Los Angeles is an ugly city. Sure, Beverly Hills is prime, swank real-estate, the lush, green neighborhoods around UCLA are undeniably gorgeous, and the permanent postmodern exhibit that comprises every beachfront’s residential promenade could double as a high brow architectural installation at MoMA. Unfortunately, the LA you see splayed in every movie that doesn’t take place in New York, is a small, glistening segment of a larger picture, and driving down the 110 from Cesar Chavez Blvd to Culver–parallel to the cityscape and a slew of rundown buildings no abandoned building junky would ever photograph–is one of the ugliest routes you might ever take.
To make matters worse, LA’s legendary traffic utilizes this thoroughfare as one of multiple premiere runways, resulting in exasperatingly long exposure to the unattractive setting that defines downtown.
When stuck in this logjam and conversation begins to run short or iTunes Shuffle keeps producing songs you don’t know the lyrics to, the only alternative to gazing out at the unkempt urban landscape is to revive a childhood compulsion and start observing the passerby, all inching along beside you in the thick interstate pile up.
Yes, I’m that uncivilized girl.
What my slightly unsubtle observations have rendered is not only verification of LA’s status as one of the most teeming melting pots in the country (rife with endless people-watching opportunities), but also that despite this populace of diversity, we are becoming an increasingly sequestered culture.

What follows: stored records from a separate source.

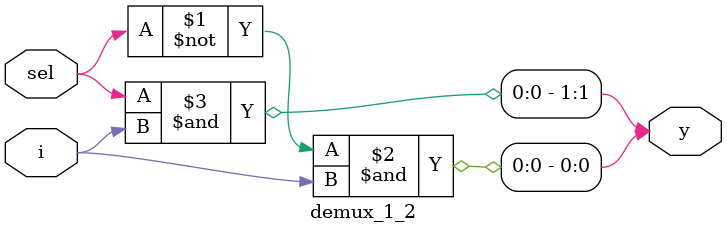
<source format=v>
`timescale 1ns / 1ps

/**
 * 1-to-2 Demultiplexer (DEMUX)
 * Selects one of two output lines (y[1:0]) to receive the input signal (i).
 */
module demux_1_2(
    input sel, // Select line
    input i,   // Data input
    output [1:0] y // 2-bit output (y[1], y[0])
);

    // Logic:
    // y[0] gets the input 'i' if 'sel' is 0
    assign y[0] = (~sel) & i;
    
    // y[1] gets the input 'i' if 'sel' is 1
    assign y[1] = sel & i;

endmodule
</source>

Back in the 90s, an age that some in my generation deem “golden,” observing passing faces from the car always garnered a lot of attention in return, as people looked back with equal unrestraint. Back then, everyone seemed to agree that cars were akin to travelling exhibitions and all the physiognomies of the world were up for complimentary display in the Turnpike Gallery. Today, if anyone accidentally locks eyes with another human–mobile or otherwise–stomachs start tumbling like Russian gymnasts and eyes are quickly reverted back into the safety of our personal bubbles. While I’ve succumbed to this phenomenon of gaze-reversion for fear of offending and therefore can’t blame anyone for antisocialism, I can at least recognize that these walls we keep mortaring ourselves into with our incessant texting, social networking “friendships,” and self check-out lines at the grocery store are beginning to climb to ridiculous heights.
I don’t know why, but I’ve always had a hyper-compulsion to greet people I pass in the street, and in this day and age of physical and technological isolation, committing this act anywhere other than Savannah, Georgia, with anyone under 40 seems to startle people into horrified taciturnity. It’s so bizarre that the inhabitants of this planet are obviously hellbent on exponential reproduction but simultaneously insist on creating more tools to easily avoid all those 7.057 billion other people we currently reside with. Does this trend suggest that we as a species are inherently antisocial? Or is a history of welcoming strangers into the neighborhood with pies just waiting to repeat itself, the way fashion and music can’t resist looking backwards? I’m no anthropologist and can’t provide any data to back up these meanderings, but who knows, maybe one day soon every passenger on the I-110 will be hollering at one another just like the cast of American Graffiti.